What this task involves:
Though the entries contain pictures, the copy you make should hold only the rest, exactly as written.

[Named joint coordinates]
....................

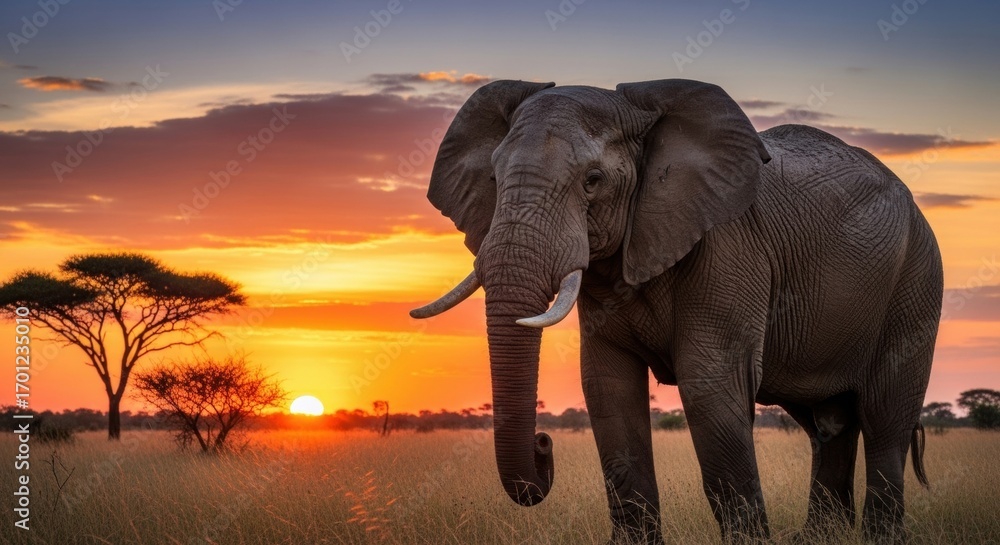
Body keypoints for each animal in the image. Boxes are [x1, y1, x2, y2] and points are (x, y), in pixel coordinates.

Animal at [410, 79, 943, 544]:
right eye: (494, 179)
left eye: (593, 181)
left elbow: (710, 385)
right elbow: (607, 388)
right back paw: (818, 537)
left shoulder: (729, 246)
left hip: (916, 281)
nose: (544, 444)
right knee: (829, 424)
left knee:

....................

Answer space:
Body keypoints for each animal in the image. Boxes are [x1, y1, x2, y2] and points are (x, y), in pixel coordinates.

Animal at [410, 79, 943, 544]:
right eye: (494, 179)
left eye: (593, 181)
left elbow: (710, 385)
right elbow: (607, 388)
right back paw: (818, 537)
left shoulder: (729, 246)
left hip: (916, 281)
nose: (544, 444)
right knee: (829, 424)
left knee:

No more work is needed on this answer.